>>

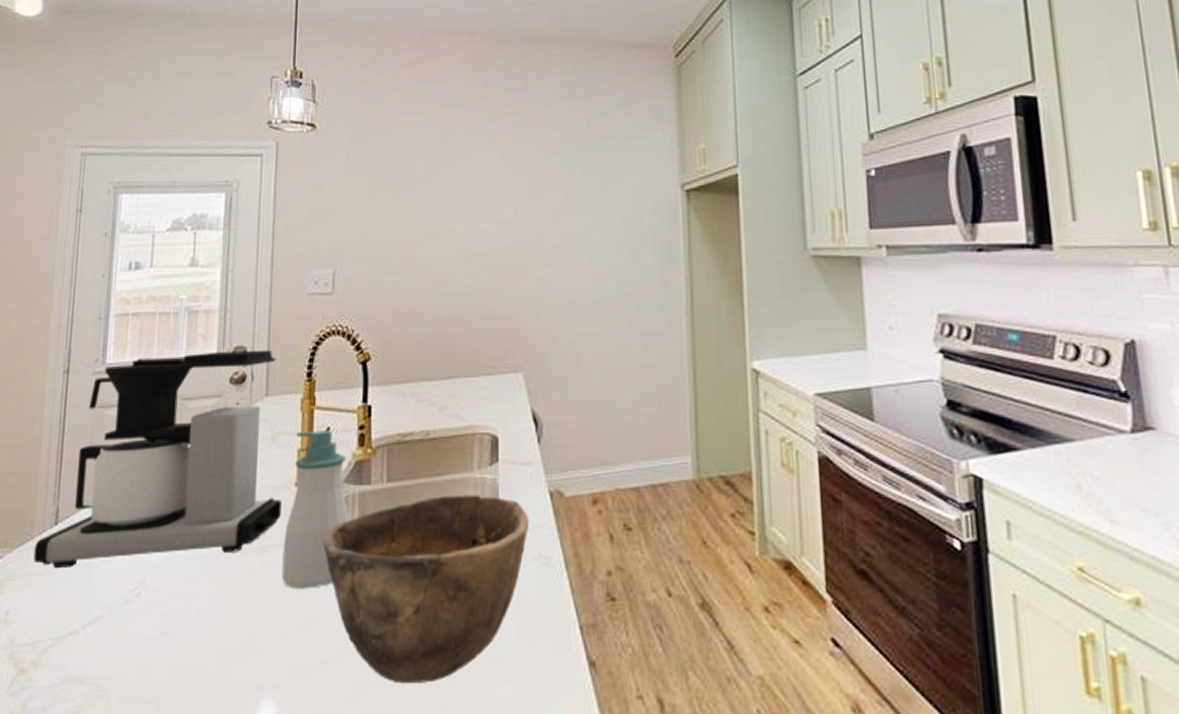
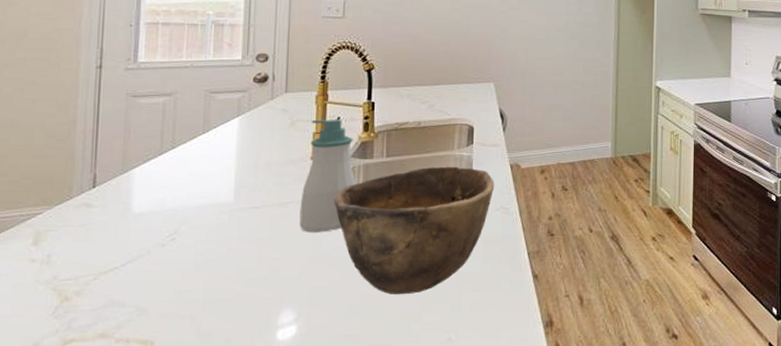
coffee maker: present [33,349,282,569] -> none [73,57,299,222]

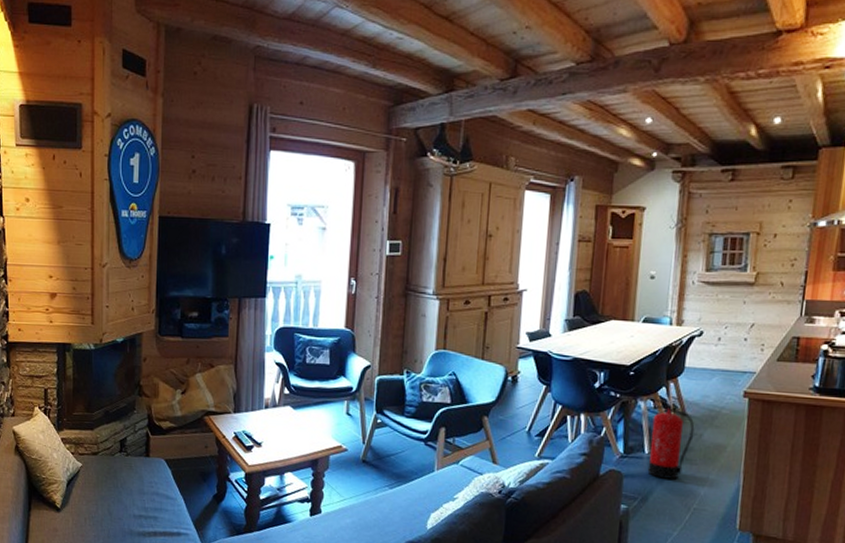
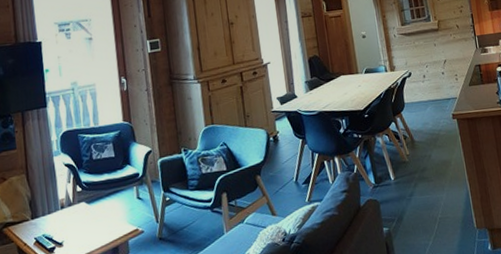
fire extinguisher: present [647,398,695,479] -> none [385,132,425,199]

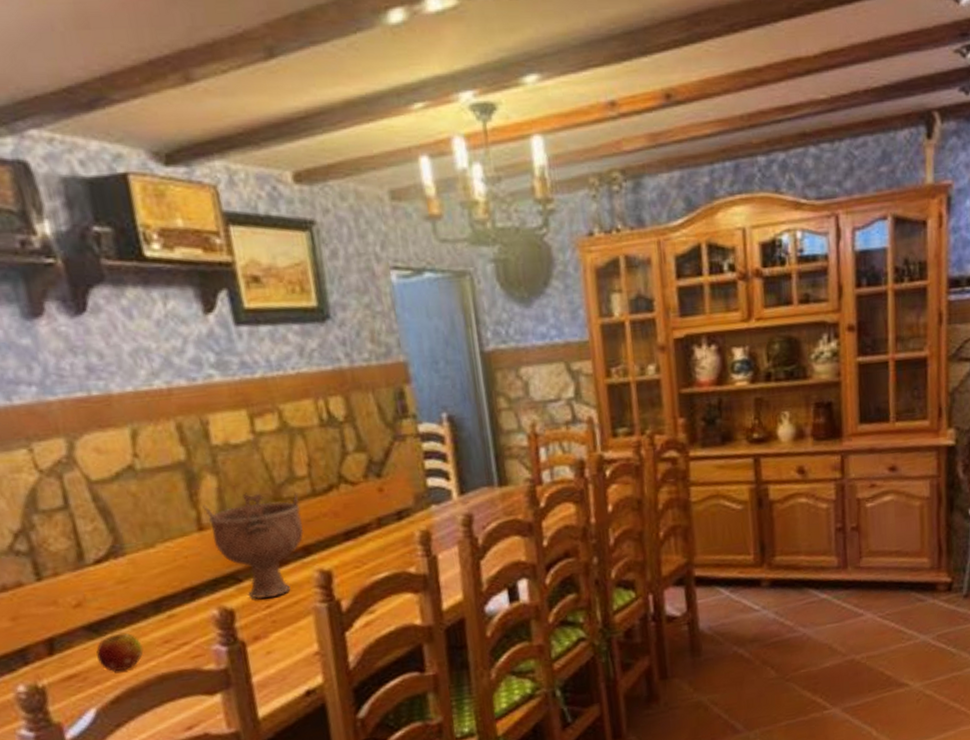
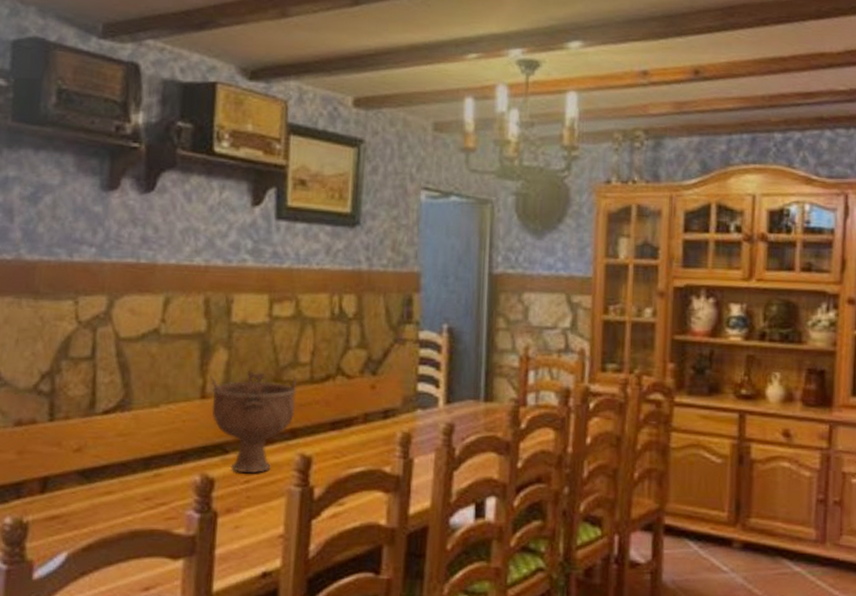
fruit: present [96,632,144,672] -> none [82,483,125,520]

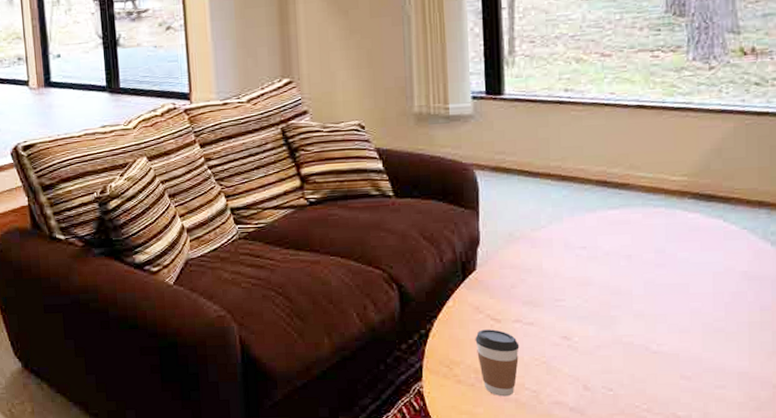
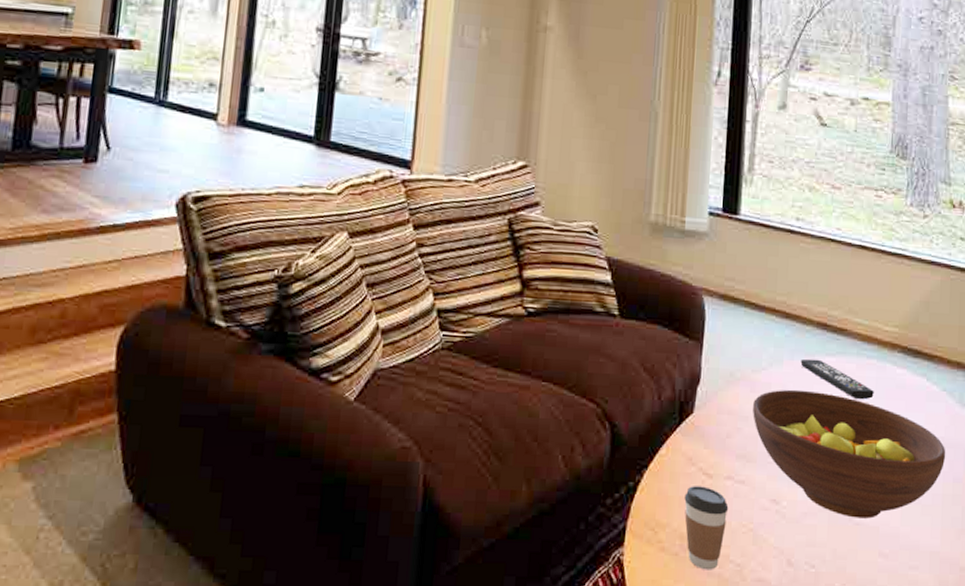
fruit bowl: none [535,241,751,348] -> present [753,389,946,519]
remote control: none [581,213,664,245] -> present [800,358,874,400]

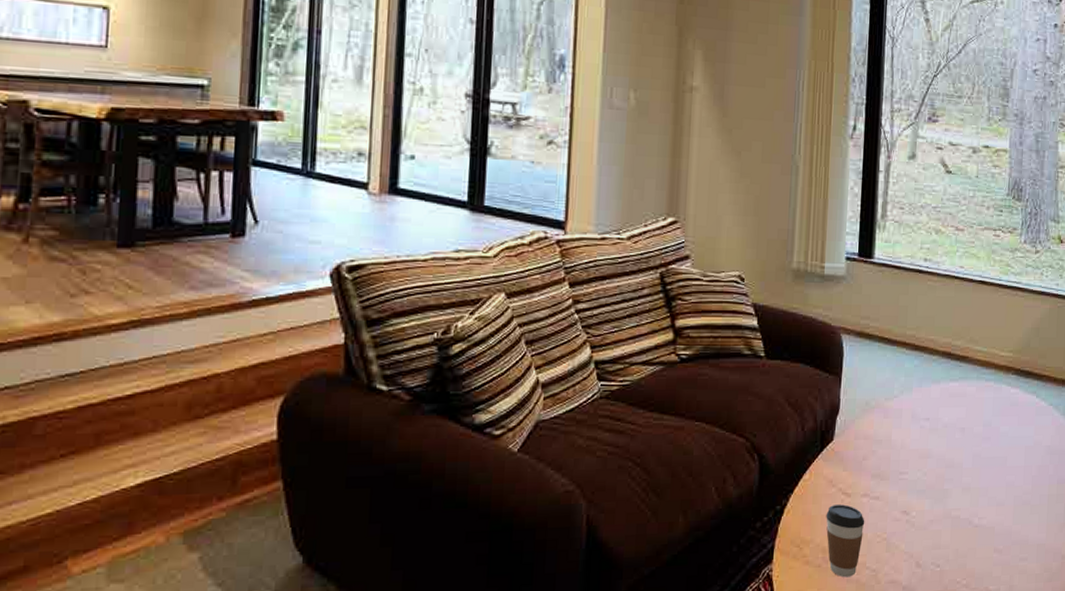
fruit bowl: present [753,389,946,519] -> none [886,413,1052,521]
remote control: present [800,358,874,400] -> none [928,385,991,418]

<<

• What is required:
Every entry above is to be printed again exactly, pictures omitted.

• Exercise response:
coffee maker: present [33,349,282,569] -> none [73,57,299,222]

fire extinguisher: present [647,398,695,479] -> none [385,132,425,199]

fruit: present [96,632,144,672] -> none [82,483,125,520]

fruit bowl: none [535,241,751,348] -> present [753,389,946,519]
remote control: none [581,213,664,245] -> present [800,358,874,400]

fruit bowl: present [753,389,946,519] -> none [886,413,1052,521]
remote control: present [800,358,874,400] -> none [928,385,991,418]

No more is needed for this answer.